Stripping liens in bankruptcy court . . . or maybe avoiding them

If you are a debtor in bankruptcy court, stripping could be a very profitable thing . . . stripping off liens from your property, that is.

But it might not be the only bankruptcy strategy to get rid of pesky liens. Avoidance could work well, too.

California bankruptcy law guru Cathy Moran has written a nice article on the niceties of the differences between the two approaches. Its a subject that often confounds even experienced bankruptcy attorneys.

Basically, the idea is that avoidance is a way to eliminate liens placed on property that the debtor has declared exempt from attachment in the bankruptcy. It works principally on judicial liens, meaning those issued by a court as the result of a lawsuit. It won’t help you get rid of tax liens, because those arise by statute, not court orders.

If you are attempting to avoid a lien, it usually is a simple matter which involves your attorney filing a motion which is rarely disputed. As long as you complete your bankruptcy case and don’t bail out early, you will end up with an order from the judge that you can record at the county registry of deeds.

Avoidance is a creation of section 522 of the bankruptcy code (concerning exeptions), and so applies equally to Chapter 7 and Chapter 13 cases.

As for the somewhat sexier topic of stripping, for years this tactic has been the exclusive province of Chapter 13 filers. With lien stripping, the trick is to find second of third liens that are completely underwater. In that case, they can be “stripped,” and the creditor gets an unsecured claim instead.

Again, this is handled by a fairly routine motion, which may or may not be contested in court.

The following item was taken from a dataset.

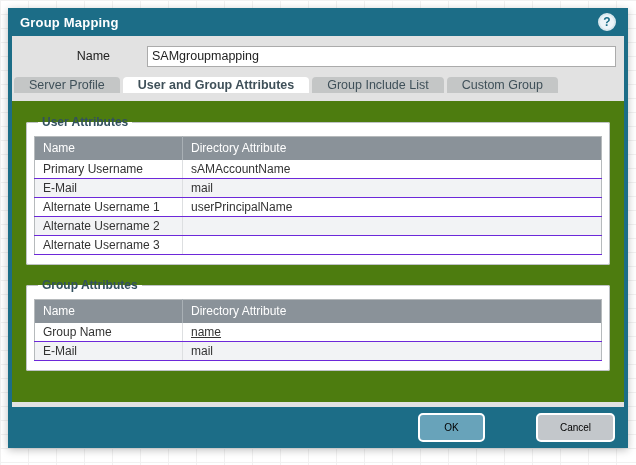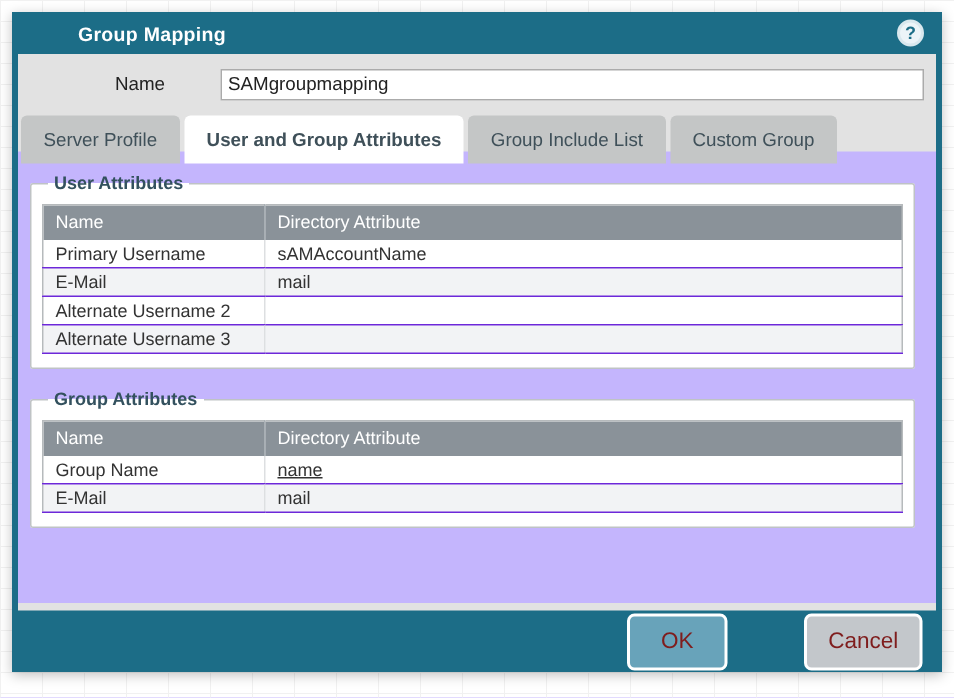"Group Mapping" .titlebar { margin-left: 32px -> none }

First mortgages on residential homes cannot be stripped or modified at all, and if there is even a dollar’s worth of equity supporting a loan in second or third position, that lien can’t be stripped off either. Again, the loan must be completely underwater to get it’s lien stripped.

The big news recently in the lien-stripping world came out of Georgia, where the in the McNeal case the 11th Circuit recently ruled that Chapter 7 filers can strip liens, too.

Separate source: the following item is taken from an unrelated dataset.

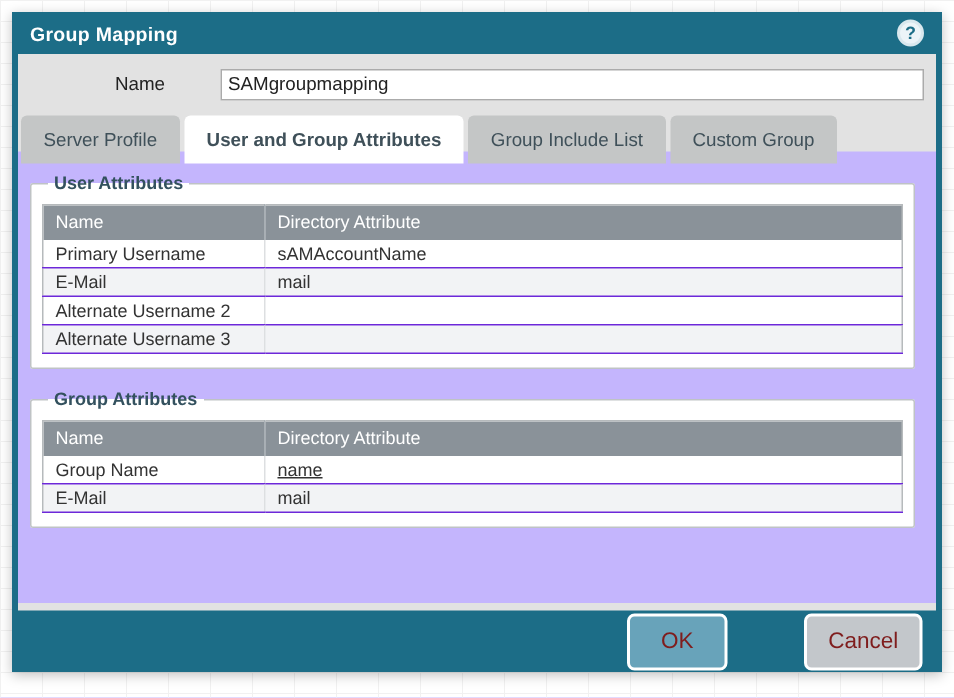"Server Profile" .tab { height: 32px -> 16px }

So far, this decision only applies in Florida and Georgia, but you can be sure I’ll be watching to see if there is any enthusiasm for the reasoning behind it among Massachusetts and New Hampshire bankruptcy judges.

It certainly would be much cheaper and quicker for debtors to be able to strip liens in a Chapter 7 case. But only time will tell if that will become a realistic possibility in this corner of the nation.